The report of a US human rights organisation cites the example of nine countries to prove its theory that governments that violate human rights will almost always abuse environment as well
A RECENTLY released report, Defending the Earth, prepared by the US-based Human Rights Watch and Natural Resources Defense Council, is a first-ever effort at documenting state harassment of individuals and groups protesting environmental degradation in different countries. The report covers nine countries, including the now-defunct Union of Soviet Socialist Republics. (See box: Record of Repression) The authors' assertion of a causal relationship between repression of human rights and environmental abuses is a view that found acceptance even at the Rio Declaration on Environment and Development.
The report highlights the contention that a government that usually oppresses human rights will abuse the environment. A censored press, restricted access to information, controls on the right to association, repressive laws and heavy policing are tools to "block meaningful and effective efforts" in dealing with environmental abuse by citizen groups.
The report castigates repressive governments that defend their practices with the assertion that human -- and environmental -- rights are "esoteric", which means that these rights must take a "back seat to the need to preserve order or foster economic development".
The report, however, is incomplete and partisan in that it does not explore whether the premise that the earth's environment should be "clearly a matter for global concern", gives more power to the North and its multilateral agencies.

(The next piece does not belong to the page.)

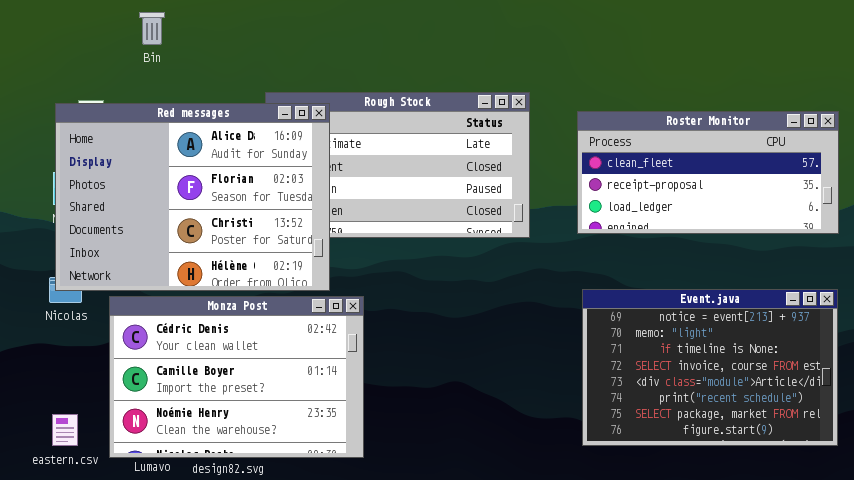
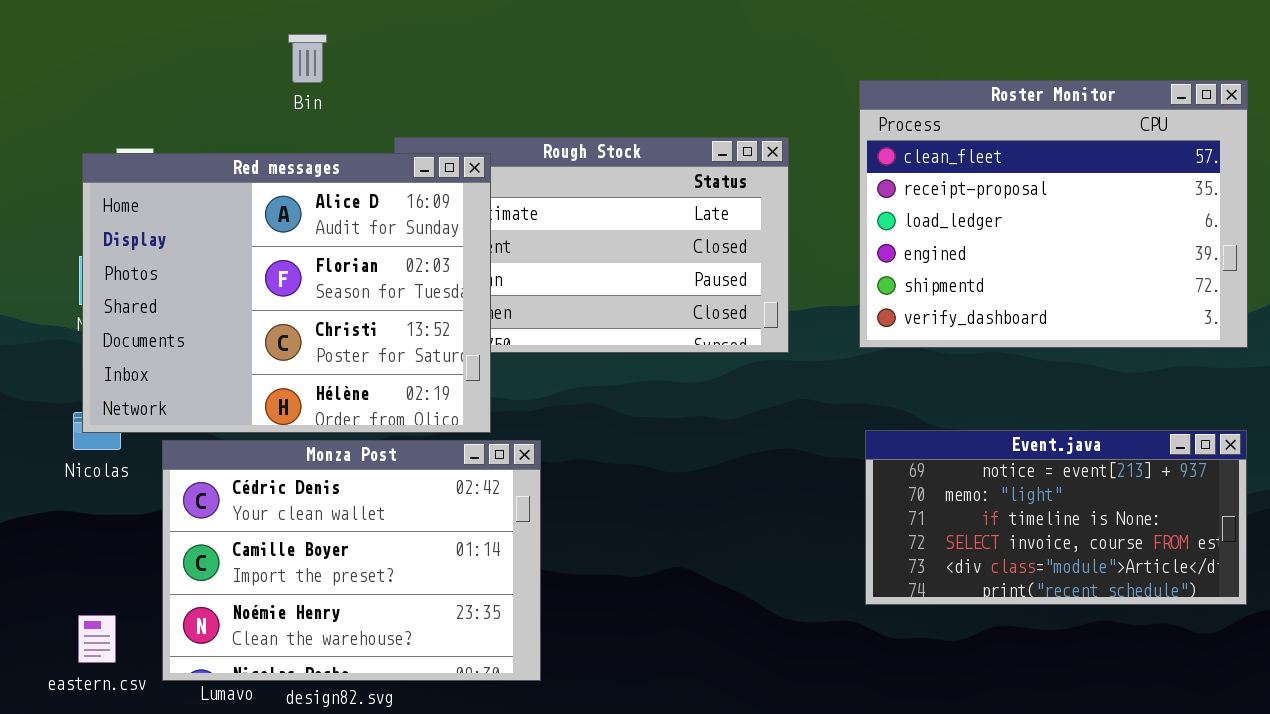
Bin: [139,12,165,45] -> [288,34,327,83], moved
Roster Monitor: [577,111,839,234] -> [859,80,1248,348], resized
Event.java: [582,289,838,446] -> [865,430,1247,605], resized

The branding by Malaysian Prime Minister Mahathir Mohamad of such concern as "eco-imperialism" -- a phrase ridiculed in the report, betrays a partisan attitude, even if it is in the name of human rights. The authors do not address the larger issue of the rights of sovereign states in a skewed international political order and ignore the reality that every global issue becomes a tool in the hands of international powers.
The authors' somewhat blinkered determination to see all violations of human rights only in the context of the environment is also evident in the description in the reports of Eritrea. The guerilla war of independence is seen only in terms of environmental degradation, while the suffering and human losses that took place during the war are referred to almost entirely in relocation terms.